The effects of
periodate-oxidized adenosine, 3-deaza-adenosine and 3-deaza-(+/-)
aristeromycin, potent inhibitors of
S-adenosylhomocysteine hydrolase activity, on DNA methylation and the intracellular ratio of
S-adenosylhomocysteine and
S-adenosylmethionine have been examined in a series of murine and human tumor cell lines. A 24-h exposure of murine LC3, TA3 and B16 cells and human MeWo and K562 cells to 1-10 microM
periodate-oxidized adenosine had a very slight inhibitory effect upon DNA methylation. 3-Deaza-(+/-)

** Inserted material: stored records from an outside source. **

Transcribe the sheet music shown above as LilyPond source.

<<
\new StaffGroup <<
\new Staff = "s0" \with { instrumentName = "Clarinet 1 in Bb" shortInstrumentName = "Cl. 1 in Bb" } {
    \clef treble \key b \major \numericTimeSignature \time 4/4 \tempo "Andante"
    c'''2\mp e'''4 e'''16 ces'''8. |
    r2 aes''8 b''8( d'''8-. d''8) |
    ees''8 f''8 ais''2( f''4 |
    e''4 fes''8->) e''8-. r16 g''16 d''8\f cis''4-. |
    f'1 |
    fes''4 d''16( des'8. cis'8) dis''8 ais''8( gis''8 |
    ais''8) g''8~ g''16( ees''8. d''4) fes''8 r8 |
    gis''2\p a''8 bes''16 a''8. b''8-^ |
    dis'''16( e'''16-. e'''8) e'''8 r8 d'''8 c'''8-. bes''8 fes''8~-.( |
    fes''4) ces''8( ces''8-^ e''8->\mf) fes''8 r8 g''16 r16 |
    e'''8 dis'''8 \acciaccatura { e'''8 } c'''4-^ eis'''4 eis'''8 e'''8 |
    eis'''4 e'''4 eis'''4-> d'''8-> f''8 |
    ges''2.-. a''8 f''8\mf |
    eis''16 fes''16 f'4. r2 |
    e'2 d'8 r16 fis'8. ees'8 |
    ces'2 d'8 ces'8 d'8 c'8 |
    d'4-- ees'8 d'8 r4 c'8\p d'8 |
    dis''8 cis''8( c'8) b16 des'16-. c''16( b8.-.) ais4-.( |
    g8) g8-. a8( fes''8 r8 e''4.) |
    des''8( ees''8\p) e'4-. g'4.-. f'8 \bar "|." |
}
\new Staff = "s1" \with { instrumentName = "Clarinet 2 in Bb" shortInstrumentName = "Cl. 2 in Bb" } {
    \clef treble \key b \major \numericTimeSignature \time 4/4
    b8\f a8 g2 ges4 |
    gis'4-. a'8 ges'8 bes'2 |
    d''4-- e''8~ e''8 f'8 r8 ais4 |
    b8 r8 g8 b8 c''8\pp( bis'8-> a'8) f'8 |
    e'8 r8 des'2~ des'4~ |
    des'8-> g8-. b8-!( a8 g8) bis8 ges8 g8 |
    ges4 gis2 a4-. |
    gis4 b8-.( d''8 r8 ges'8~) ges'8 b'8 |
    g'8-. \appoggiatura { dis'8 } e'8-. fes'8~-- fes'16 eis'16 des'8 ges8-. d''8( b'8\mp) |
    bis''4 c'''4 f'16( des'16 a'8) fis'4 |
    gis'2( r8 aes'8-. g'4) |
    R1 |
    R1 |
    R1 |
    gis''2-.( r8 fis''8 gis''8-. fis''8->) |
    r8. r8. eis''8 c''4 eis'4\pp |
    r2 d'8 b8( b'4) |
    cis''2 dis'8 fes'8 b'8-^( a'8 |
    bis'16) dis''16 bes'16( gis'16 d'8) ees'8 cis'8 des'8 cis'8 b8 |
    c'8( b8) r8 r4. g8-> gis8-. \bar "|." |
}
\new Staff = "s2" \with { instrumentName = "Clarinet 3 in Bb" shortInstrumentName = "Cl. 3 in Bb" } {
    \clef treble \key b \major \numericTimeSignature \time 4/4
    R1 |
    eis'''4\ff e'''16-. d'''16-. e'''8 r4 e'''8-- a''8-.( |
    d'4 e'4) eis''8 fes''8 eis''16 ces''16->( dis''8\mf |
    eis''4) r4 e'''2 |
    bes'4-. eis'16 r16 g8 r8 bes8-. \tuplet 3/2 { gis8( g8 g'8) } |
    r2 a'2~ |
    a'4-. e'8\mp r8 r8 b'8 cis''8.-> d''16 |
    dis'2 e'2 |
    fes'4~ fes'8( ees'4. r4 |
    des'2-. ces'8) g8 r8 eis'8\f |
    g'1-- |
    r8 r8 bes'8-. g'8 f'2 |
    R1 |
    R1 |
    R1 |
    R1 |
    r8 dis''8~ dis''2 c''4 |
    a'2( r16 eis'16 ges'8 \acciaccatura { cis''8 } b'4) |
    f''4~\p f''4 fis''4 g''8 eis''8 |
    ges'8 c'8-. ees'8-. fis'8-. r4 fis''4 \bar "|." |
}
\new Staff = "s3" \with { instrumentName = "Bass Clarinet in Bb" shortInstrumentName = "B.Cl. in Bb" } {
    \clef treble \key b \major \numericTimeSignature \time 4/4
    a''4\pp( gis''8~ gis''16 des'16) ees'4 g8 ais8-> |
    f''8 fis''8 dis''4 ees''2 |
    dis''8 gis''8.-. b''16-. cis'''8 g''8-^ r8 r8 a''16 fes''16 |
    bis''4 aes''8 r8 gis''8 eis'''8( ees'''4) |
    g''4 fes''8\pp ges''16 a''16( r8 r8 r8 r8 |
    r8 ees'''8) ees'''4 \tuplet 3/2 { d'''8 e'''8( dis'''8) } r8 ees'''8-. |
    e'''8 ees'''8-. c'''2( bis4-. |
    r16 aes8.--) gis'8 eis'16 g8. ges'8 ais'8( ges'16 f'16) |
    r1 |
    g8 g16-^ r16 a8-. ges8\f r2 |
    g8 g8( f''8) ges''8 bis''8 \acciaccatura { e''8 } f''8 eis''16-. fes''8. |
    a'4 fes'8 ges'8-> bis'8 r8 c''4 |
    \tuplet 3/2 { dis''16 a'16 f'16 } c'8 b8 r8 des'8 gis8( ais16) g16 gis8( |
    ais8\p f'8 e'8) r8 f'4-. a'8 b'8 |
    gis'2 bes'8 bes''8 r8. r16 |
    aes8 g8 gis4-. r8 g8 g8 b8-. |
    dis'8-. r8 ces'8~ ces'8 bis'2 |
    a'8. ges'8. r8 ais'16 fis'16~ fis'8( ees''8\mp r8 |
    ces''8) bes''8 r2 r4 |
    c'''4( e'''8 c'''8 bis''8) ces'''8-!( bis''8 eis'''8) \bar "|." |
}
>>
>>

aristeromycin and 3-deaza-adenosine (50 microM) had virtually no effect upon DNA methylation in LC3 and B16 cells. In LC3 cells,
periodate-oxidized adenosine, 3-deaza-adenosine and 3-deaza-(+/-)
aristeromycin reduced the intracellular ratio of
S-adenosylmethionine/
S-adenosylhomocysteine approximately 20-, 6- and 16-fold, respectively. In murine
B16 melanoma cells,
periodate-oxidised
adenosine, 3-deaza-adenosine and 3-deaza-(+/-)
aristeromycin reduced the intracellular ratio of
S-adenosylmethionine/
S-adenosylhomocysteine approximately 17-, 13- and 32-fold, respectively. These observations indicate that the
cytosine methylation of
DNA appears to be relatively insensitive to changes in the intracellular ratio of
S-adenosylmethionine/
S-adenosylhomocysteine and that such metabolic disturbances are not likely to be the major biochemical alteration responsible for the reduced level of
DNA 5-methylcytosine found within transformed and malignant cells.